What the AI Home Features Actually Do
Three new capabilities arrive in the Home app this fall. First, written summaries for motion alerts — instead of a notification that just says "motion detected," your phone tells you what actually happened, in plain language. Second, camera grouping — the Home app can pull footage from multiple cameras together for a single overview of activity at your property, rather than making you scrub through separate feeds. Third, natural language search — you can type something like "did anyone come to the front door yesterday afternoon?" and get a relevant clip back.

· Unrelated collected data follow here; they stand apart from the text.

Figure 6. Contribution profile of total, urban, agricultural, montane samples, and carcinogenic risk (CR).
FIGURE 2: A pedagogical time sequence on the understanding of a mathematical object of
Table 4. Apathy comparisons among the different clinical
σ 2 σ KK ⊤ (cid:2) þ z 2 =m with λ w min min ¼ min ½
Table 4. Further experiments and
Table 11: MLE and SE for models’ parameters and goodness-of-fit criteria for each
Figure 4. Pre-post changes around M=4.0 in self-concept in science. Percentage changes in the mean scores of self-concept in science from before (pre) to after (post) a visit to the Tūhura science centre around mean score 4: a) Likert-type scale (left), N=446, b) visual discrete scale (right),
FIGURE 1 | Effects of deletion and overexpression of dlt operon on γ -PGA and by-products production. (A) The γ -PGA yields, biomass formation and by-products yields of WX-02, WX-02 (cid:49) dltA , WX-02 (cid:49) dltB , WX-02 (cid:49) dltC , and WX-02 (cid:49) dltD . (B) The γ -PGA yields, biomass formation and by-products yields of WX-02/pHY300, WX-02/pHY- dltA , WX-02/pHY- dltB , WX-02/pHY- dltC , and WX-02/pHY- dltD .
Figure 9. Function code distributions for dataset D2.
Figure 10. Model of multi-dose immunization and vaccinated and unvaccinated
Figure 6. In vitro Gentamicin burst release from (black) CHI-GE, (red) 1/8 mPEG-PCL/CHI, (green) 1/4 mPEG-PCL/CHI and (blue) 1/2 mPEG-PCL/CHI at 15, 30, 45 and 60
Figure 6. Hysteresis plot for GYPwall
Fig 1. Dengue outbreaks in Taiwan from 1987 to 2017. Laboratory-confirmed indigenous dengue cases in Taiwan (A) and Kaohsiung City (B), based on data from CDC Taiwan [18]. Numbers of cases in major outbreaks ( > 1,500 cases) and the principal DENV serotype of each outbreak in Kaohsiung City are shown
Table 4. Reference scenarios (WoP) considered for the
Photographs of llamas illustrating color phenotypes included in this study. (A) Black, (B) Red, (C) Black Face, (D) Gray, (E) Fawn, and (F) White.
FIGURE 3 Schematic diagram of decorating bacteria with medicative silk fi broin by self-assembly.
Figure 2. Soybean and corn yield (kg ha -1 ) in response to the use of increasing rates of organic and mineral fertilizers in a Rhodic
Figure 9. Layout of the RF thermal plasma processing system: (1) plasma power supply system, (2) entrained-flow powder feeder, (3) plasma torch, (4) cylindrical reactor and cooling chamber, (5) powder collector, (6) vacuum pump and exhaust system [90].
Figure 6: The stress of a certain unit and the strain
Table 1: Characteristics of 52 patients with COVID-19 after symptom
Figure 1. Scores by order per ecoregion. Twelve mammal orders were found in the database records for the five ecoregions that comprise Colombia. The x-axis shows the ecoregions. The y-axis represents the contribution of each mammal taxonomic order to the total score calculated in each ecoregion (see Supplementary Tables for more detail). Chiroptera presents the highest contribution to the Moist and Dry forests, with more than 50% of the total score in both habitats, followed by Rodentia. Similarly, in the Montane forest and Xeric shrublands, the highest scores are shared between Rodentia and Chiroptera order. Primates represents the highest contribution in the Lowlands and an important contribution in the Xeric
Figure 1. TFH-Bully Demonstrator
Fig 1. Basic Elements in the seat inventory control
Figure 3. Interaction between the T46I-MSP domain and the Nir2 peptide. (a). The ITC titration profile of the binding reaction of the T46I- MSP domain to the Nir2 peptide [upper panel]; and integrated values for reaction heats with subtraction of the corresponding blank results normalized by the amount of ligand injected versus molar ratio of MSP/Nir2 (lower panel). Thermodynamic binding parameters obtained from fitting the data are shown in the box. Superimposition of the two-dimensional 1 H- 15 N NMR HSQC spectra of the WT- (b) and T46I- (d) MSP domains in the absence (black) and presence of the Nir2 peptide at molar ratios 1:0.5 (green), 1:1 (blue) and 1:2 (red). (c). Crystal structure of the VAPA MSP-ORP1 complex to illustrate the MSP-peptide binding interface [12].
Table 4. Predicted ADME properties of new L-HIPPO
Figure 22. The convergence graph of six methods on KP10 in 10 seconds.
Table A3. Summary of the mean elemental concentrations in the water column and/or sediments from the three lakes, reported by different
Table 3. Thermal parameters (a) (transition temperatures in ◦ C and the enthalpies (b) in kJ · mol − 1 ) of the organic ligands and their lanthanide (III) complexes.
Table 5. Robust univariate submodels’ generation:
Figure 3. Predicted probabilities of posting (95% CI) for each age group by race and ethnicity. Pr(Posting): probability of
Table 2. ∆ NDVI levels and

These aren't gimmicks. If you run multiple HomeKit Secure Video cameras, the grouping and search features alone justify real time savings. The motion alert summaries are genuinely useful for anyone who checks a lot of notifications throughout the day.
The Storage Math Is Better Than It Looks
Here's the part Apple buried in its beta notes. HomeKit video storage has always been separate from regular iCloud storage — it doesn't eat into your photo or file quota. That rule continues with the 2TB plan. The full 2TB is yours for everything else. You're essentially paying for
Apple Intelligence processing on top of existing video storage infrastructure, not for extra terabytes.
Is $9.99 a Month Worth It?
That depends entirely on how many cameras you run. If you already pay for the 200GB plan at $2.99/month for five cameras, you're looking at a $7 monthly jump for unlimited cameras plus AI features. If you have more than five cameras and were already bumping against the limit, the upgrade math gets simpler. For single-camera households on the 50GB plan, it's a steeper ask — but the AI features won't be relevant at that tier anyway.
I suppose the honest framing is this: Apple is treating smart home AI as a premium service, not a free software update. That's a consistent choice with how the company has structured iCloud+ pricing since 2021. Whether it's reasonable depends on what you're already paying and how many cameras are watching your house.